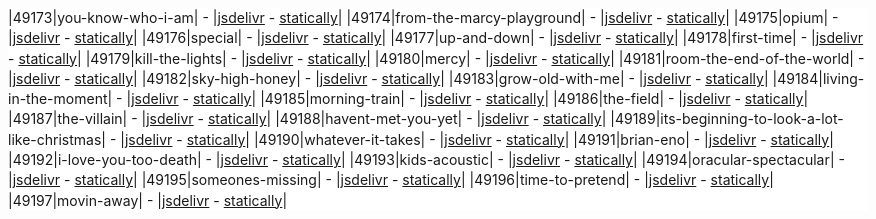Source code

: |49173|you-know-who-i-am| - |[jsdelivr](https://cdn.jsdelivr.net/gh/dbchord/c4-3-6/45001-50000/49001-49500/you-know-who-i-am.png) - [statically](https://cdn.statically.io/gh/dbchord/c4-3-6/i/45001-50000/49001-49500/you-know-who-i-am.png)|
|49174|from-the-marcy-playground| - |[jsdelivr](https://cdn.jsdelivr.net/gh/dbchord/c4-3-6/45001-50000/49001-49500/from-the-marcy-playground.png) - [statically](https://cdn.statically.io/gh/dbchord/c4-3-6/i/45001-50000/49001-49500/from-the-marcy-playground.png)|
|49175|opium| - |[jsdelivr](https://cdn.jsdelivr.net/gh/dbchord/c4-3-6/45001-50000/49001-49500/opium.png) - [statically](https://cdn.statically.io/gh/dbchord/c4-3-6/i/45001-50000/49001-49500/opium.png)|
|49176|special| - |[jsdelivr](https://cdn.jsdelivr.net/gh/dbchord/c4-3-6/45001-50000/49001-49500/special.png) - [statically](https://cdn.statically.io/gh/dbchord/c4-3-6/i/45001-50000/49001-49500/special.png)|
|49177|up-and-down| - |[jsdelivr](https://cdn.jsdelivr.net/gh/dbchord/c4-3-6/45001-50000/49001-49500/up-and-down.png) - [statically](https://cdn.statically.io/gh/dbchord/c4-3-6/i/45001-50000/49001-49500/up-and-down.png)|
|49178|first-time| - |[jsdelivr](https://cdn.jsdelivr.net/gh/dbchord/c4-3-6/45001-50000/49001-49500/first-time.png) - [statically](https://cdn.statically.io/gh/dbchord/c4-3-6/i/45001-50000/49001-49500/first-time.png)|
|49179|kill-the-lights| - |[jsdelivr](https://cdn.jsdelivr.net/gh/dbchord/c4-3-6/45001-50000/49001-49500/kill-the-lights.png) - [statically](https://cdn.statically.io/gh/dbchord/c4-3-6/i/45001-50000/49001-49500/kill-the-lights.png)|
|49180|mercy| - |[jsdelivr](https://cdn.jsdelivr.net/gh/dbchord/c4-3-6/45001-50000/49001-49500/mercy.png) - [statically](https://cdn.statically.io/gh/dbchord/c4-3-6/i/45001-50000/49001-49500/mercy.png)|
|49181|room-the-end-of-the-world| - |[jsdelivr](https://cdn.jsdelivr.net/gh/dbchord/c4-3-6/45001-50000/49001-49500/room-the-end-of-the-world.png) - [statically](https://cdn.statically.io/gh/dbchord/c4-3-6/i/45001-50000/49001-49500/room-the-end-of-the-world.png)|
|49182|sky-high-honey| - |[jsdelivr](https://cdn.jsdelivr.net/gh/dbchord/c4-3-6/45001-50000/49001-49500/sky-high-honey.png) - [statically](https://cdn.statically.io/gh/dbchord/c4-3-6/i/45001-50000/49001-49500/sky-high-honey.png)|
|49183|grow-old-with-me| - |[jsdelivr](https://cdn.jsdelivr.net/gh/dbchord/c4-3-6/45001-50000/49001-49500/grow-old-with-me.png) - [statically](https://cdn.statically.io/gh/dbchord/c4-3-6/i/45001-50000/49001-49500/grow-old-with-me.png)|
|49184|living-in-the-moment| - |[jsdelivr](https://cdn.jsdelivr.net/gh/dbchord/c4-3-6/45001-50000/49001-49500/living-in-the-moment.png) - [statically](https://cdn.statically.io/gh/dbchord/c4-3-6/i/45001-50000/49001-49500/living-in-the-moment.png)|
|49185|morning-train| - |[jsdelivr](https://cdn.jsdelivr.net/gh/dbchord/c4-3-6/45001-50000/49001-49500/morning-train.png) - [statically](https://cdn.statically.io/gh/dbchord/c4-3-6/i/45001-50000/49001-49500/morning-train.png)|
|49186|the-field| - |[jsdelivr](https://cdn.jsdelivr.net/gh/dbchord/c4-3-6/45001-50000/49001-49500/the-field.png) - [statically](https://cdn.statically.io/gh/dbchord/c4-3-6/i/45001-50000/49001-49500/the-field.png)|
|49187|the-villain| - |[jsdelivr](https://cdn.jsdelivr.net/gh/dbchord/c4-3-6/45001-50000/49001-49500/the-villain.png) - [statically](https://cdn.statically.io/gh/dbchord/c4-3-6/i/45001-50000/49001-49500/the-villain.png)|
|49188|havent-met-you-yet| - |[jsdelivr](https://cdn.jsdelivr.net/gh/dbchord/c4-3-6/45001-50000/49001-49500/havent-met-you-yet.png) - [statically](https://cdn.statically.io/gh/dbchord/c4-3-6/i/45001-50000/49001-49500/havent-met-you-yet.png)|
|49189|its-beginning-to-look-a-lot-like-christmas| - |[jsdelivr](https://cdn.jsdelivr.net/gh/dbchord/c4-3-6/45001-50000/49001-49500/its-beginning-to-look-a-lot-like-christmas.png) - [statically](https://cdn.statically.io/gh/dbchord/c4-3-6/i/45001-50000/49001-49500/its-beginning-to-look-a-lot-like-christmas.png)|
|49190|whatever-it-takes| - |[jsdelivr](https://cdn.jsdelivr.net/gh/dbchord/c4-3-6/45001-50000/49001-49500/whatever-it-takes.png) - [statically](https://cdn.statically.io/gh/dbchord/c4-3-6/i/45001-50000/49001-49500/whatever-it-takes.png)|
|49191|brian-eno| - |[jsdelivr](https://cdn.jsdelivr.net/gh/dbchord/c4-3-6/45001-50000/49001-49500/brian-eno.png) - [statically](https://cdn.statically.io/gh/dbchord/c4-3-6/i/45001-50000/49001-49500/brian-eno.png)|
|49192|i-love-you-too-death| - |[jsdelivr](https://cdn.jsdelivr.net/gh/dbchord/c4-3-6/45001-50000/49001-49500/i-love-you-too-death.png) - [statically](https://cdn.statically.io/gh/dbchord/c4-3-6/i/45001-50000/49001-49500/i-love-you-too-death.png)|
|49193|kids-acoustic| - |[jsdelivr](https://cdn.jsdelivr.net/gh/dbchord/c4-3-6/45001-50000/49001-49500/kids-acoustic.png) - [statically](https://cdn.statically.io/gh/dbchord/c4-3-6/i/45001-50000/49001-49500/kids-acoustic.png)|
|49194|oracular-spectacular| - |[jsdelivr](https://cdn.jsdelivr.net/gh/dbchord/c4-3-6/45001-50000/49001-49500/oracular-spectacular.png) - [statically](https://cdn.statically.io/gh/dbchord/c4-3-6/i/45001-50000/49001-49500/oracular-spectacular.png)|
|49195|someones-missing| - |[jsdelivr](https://cdn.jsdelivr.net/gh/dbchord/c4-3-6/45001-50000/49001-49500/someones-missing.png) - [statically](https://cdn.statically.io/gh/dbchord/c4-3-6/i/45001-50000/49001-49500/someones-missing.png)|
|49196|time-to-pretend| - |[jsdelivr](https://cdn.jsdelivr.net/gh/dbchord/c4-3-6/45001-50000/49001-49500/time-to-pretend.png) - [statically](https://cdn.statically.io/gh/dbchord/c4-3-6/i/45001-50000/49001-49500/time-to-pretend.png)|
|49197|movin-away| - |[jsdelivr](https://cdn.jsdelivr.net/gh/dbchord/c4-3-6/45001-50000/49001-49500/movin-away.png) - [statically](https://cdn.statically.io/gh/dbchord/c4-3-6/i/45001-50000/49001-49500/movin-away.png)|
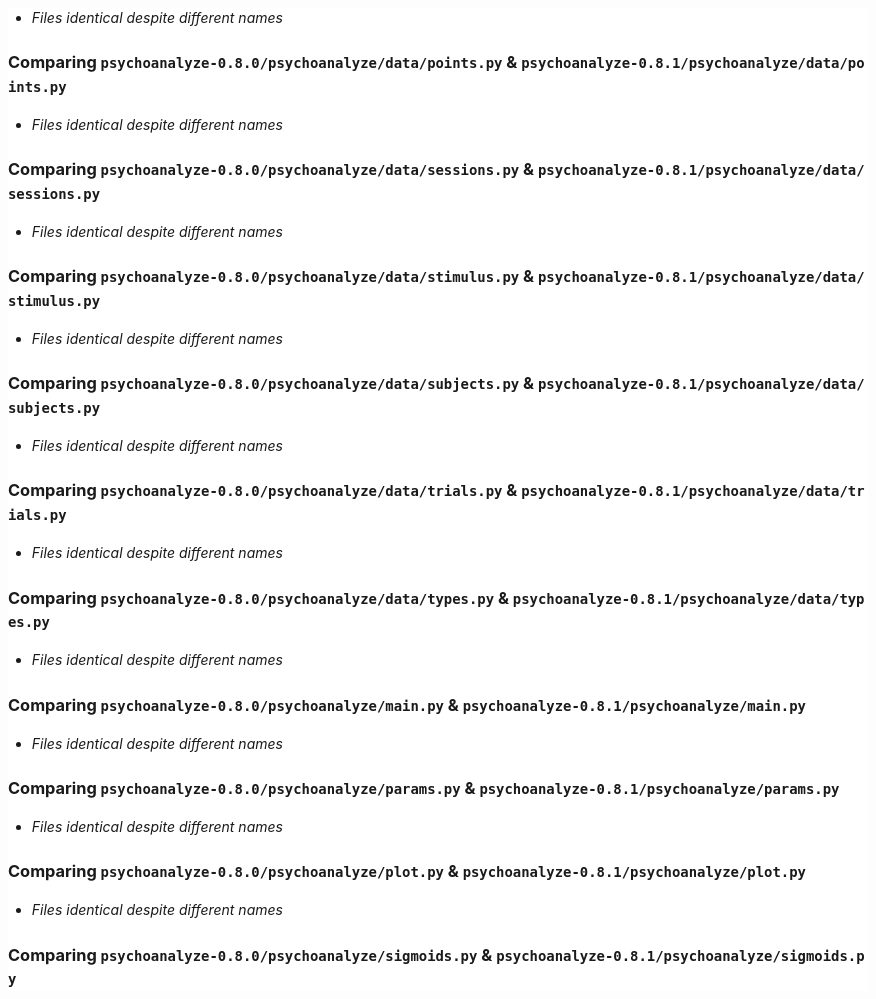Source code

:  * *Files identical despite different names*

### Comparing `psychoanalyze-0.8.0/psychoanalyze/data/points.py` & `psychoanalyze-0.8.1/psychoanalyze/data/points.py`

 * *Files identical despite different names*

### Comparing `psychoanalyze-0.8.0/psychoanalyze/data/sessions.py` & `psychoanalyze-0.8.1/psychoanalyze/data/sessions.py`

 * *Files identical despite different names*

### Comparing `psychoanalyze-0.8.0/psychoanalyze/data/stimulus.py` & `psychoanalyze-0.8.1/psychoanalyze/data/stimulus.py`

 * *Files identical despite different names*

### Comparing `psychoanalyze-0.8.0/psychoanalyze/data/subjects.py` & `psychoanalyze-0.8.1/psychoanalyze/data/subjects.py`

 * *Files identical despite different names*

### Comparing `psychoanalyze-0.8.0/psychoanalyze/data/trials.py` & `psychoanalyze-0.8.1/psychoanalyze/data/trials.py`

 * *Files identical despite different names*

### Comparing `psychoanalyze-0.8.0/psychoanalyze/data/types.py` & `psychoanalyze-0.8.1/psychoanalyze/data/types.py`

 * *Files identical despite different names*

### Comparing `psychoanalyze-0.8.0/psychoanalyze/main.py` & `psychoanalyze-0.8.1/psychoanalyze/main.py`

 * *Files identical despite different names*

### Comparing `psychoanalyze-0.8.0/psychoanalyze/params.py` & `psychoanalyze-0.8.1/psychoanalyze/params.py`

 * *Files identical despite different names*

### Comparing `psychoanalyze-0.8.0/psychoanalyze/plot.py` & `psychoanalyze-0.8.1/psychoanalyze/plot.py`

 * *Files identical despite different names*

### Comparing `psychoanalyze-0.8.0/psychoanalyze/sigmoids.py` & `psychoanalyze-0.8.1/psychoanalyze/sigmoids.py`
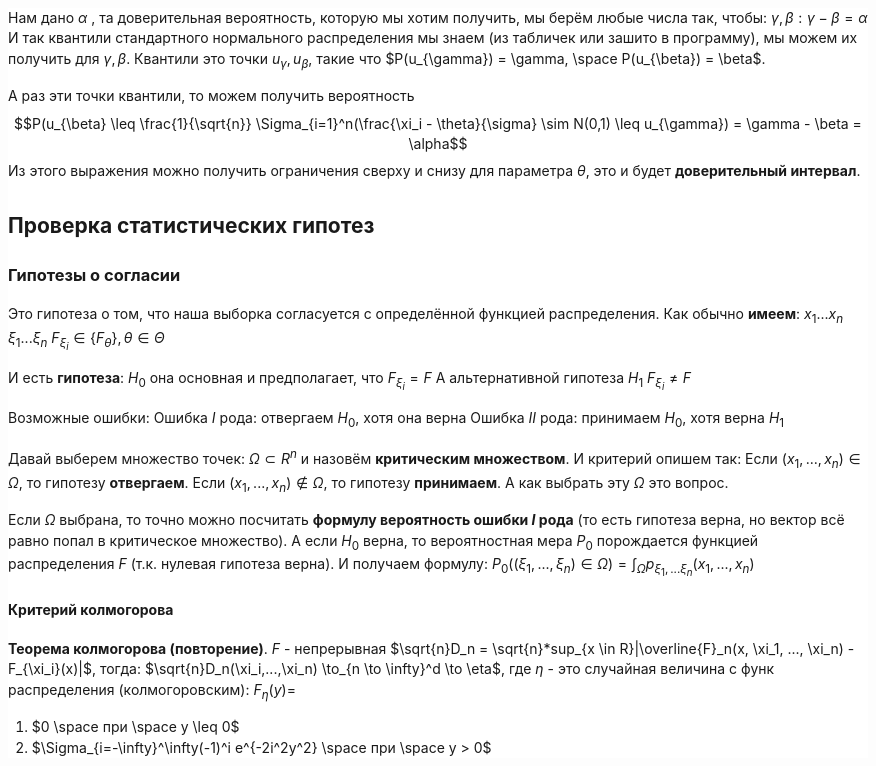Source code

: Нам дано $\alpha$ , та доверительная вероятность, которую мы хотим получить, мы берём любые числа так, чтобы:
$\gamma, \beta : \gamma - \beta = \alpha$
И так квантили стандартного нормального распределения мы знаем (из табличек или зашито в программу), мы можем их получить для $\gamma, \beta$. 
Квантили это точки $u_{\gamma}, u_{\beta}$, такие что $P(u_{\gamma}) = \gamma, \space P(u_{\beta}) = \beta$.

А раз эти точки квантили, то можем получить вероятность
$$P(u_{\beta} \leq \frac{1}{\sqrt{n}} \Sigma_{i=1}^n(\frac{\xi_i - \theta}{\sigma} \sim N(0,1) \leq u_{\gamma}) = \gamma - \beta = \alpha$$
Из этого выражения можно получить ограничения сверху и снизу для параметра $\theta$, это и будет **доверительный интервал**.

## Проверка статистических гипотез
### Гипотезы о согласии
Это гипотеза о том, что наша выборка согласуется с определённой функцией распределения.
Как обычно **имеем**:
$x_1...x_n$
$\xi_1...\xi_n$
$F_{\xi_i} \in \{ F_\theta \}, \theta \in \Theta$

И есть **гипотеза**:
$H_0$
она основная и предполагает, что $F_{\xi_i} = F$
А альтернативной гипотеза $H_1$ $F_{\xi_i} \neq F$

Возможные ошибки:
Ошибка $I$ рода: отвергаем $H_0$, хотя она верна
Ошибка $II$ рода: принимаем $H_0$, хотя верна $H_1$

Давай выберем множество точек:
$\Omega \subset R^n$
и назовём **критическим множеством**.
И критерий опишем так:
Если $(x_1,...,x_n) \in \Omega$, то гипотезу **отвергаем**.
Если $(x_1,...,x_n) \notin \Omega$, то гипотезу **принимаем**.
А как выбрать эту $\Omega$ это вопрос.

Если $\Omega$ выбрана, то точно можно посчитать **формулу вероятность ошибки $I$ рода** (то есть гипотеза верна, но вектор всё равно попал в критическое множество). А если $H_0$ верна, то вероятностная мера $P_0$ порождается функцией распределения $F$ (т.к. нулевая гипотеза верна). И получаем формулу:
$P_0((\xi_1,...,\xi_n) \in \Omega)=\int_{\Omega}p_{\xi_1,...\xi_n}(x_1,...,x_n)$

#### Критерий колмогорова 
**Теорема колмогорова (повторение)**. 
$F$ - непрерывная
$\sqrt{n}D_n = \sqrt{n}*sup_{x \in R}|\overline{F}_n(x, \xi_1, ..., \xi_n) - F_{\xi_i}(x)|$,
тогда:
$\sqrt{n}D_n(\xi_i,...,\xi_n) \to_{n \to \infty}^d \to \eta$, 
где $\eta$ - это случайная величина с функ распределения (колмогоровским):
$F_\eta(y) =$
1) $0 \space при \space y \leq 0$
2) $\Sigma_{i=-\infty}^\infty(-1)^i e^{-2i^2y^2} \space при \space y > 0$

● ● ●

*Your task:* Beginning at the line that contains "#### Критерий колмогорова" and ending at the last line above, copy each line without any change.

*Answer for the task:*
#### Критерий колмогорова 
**Теорема колмогорова (повторение)**. 
$F$ - непрерывная
$\sqrt{n}D_n = \sqrt{n}*sup_{x \in R}|\overline{F}_n(x, \xi_1, ..., \xi_n) - F_{\xi_i}(x)|$,
тогда:
$\sqrt{n}D_n(\xi_i,...,\xi_n) \to_{n \to \infty}^d \to \eta$, 
где $\eta$ - это случайная величина с функ распределения (колмогоровским):
$F_\eta(y) =$
1) $0 \space при \space y \leq 0$
2) $\Sigma_{i=-\infty}^\infty(-1)^i e^{-2i^2y^2} \space при \space y > 0$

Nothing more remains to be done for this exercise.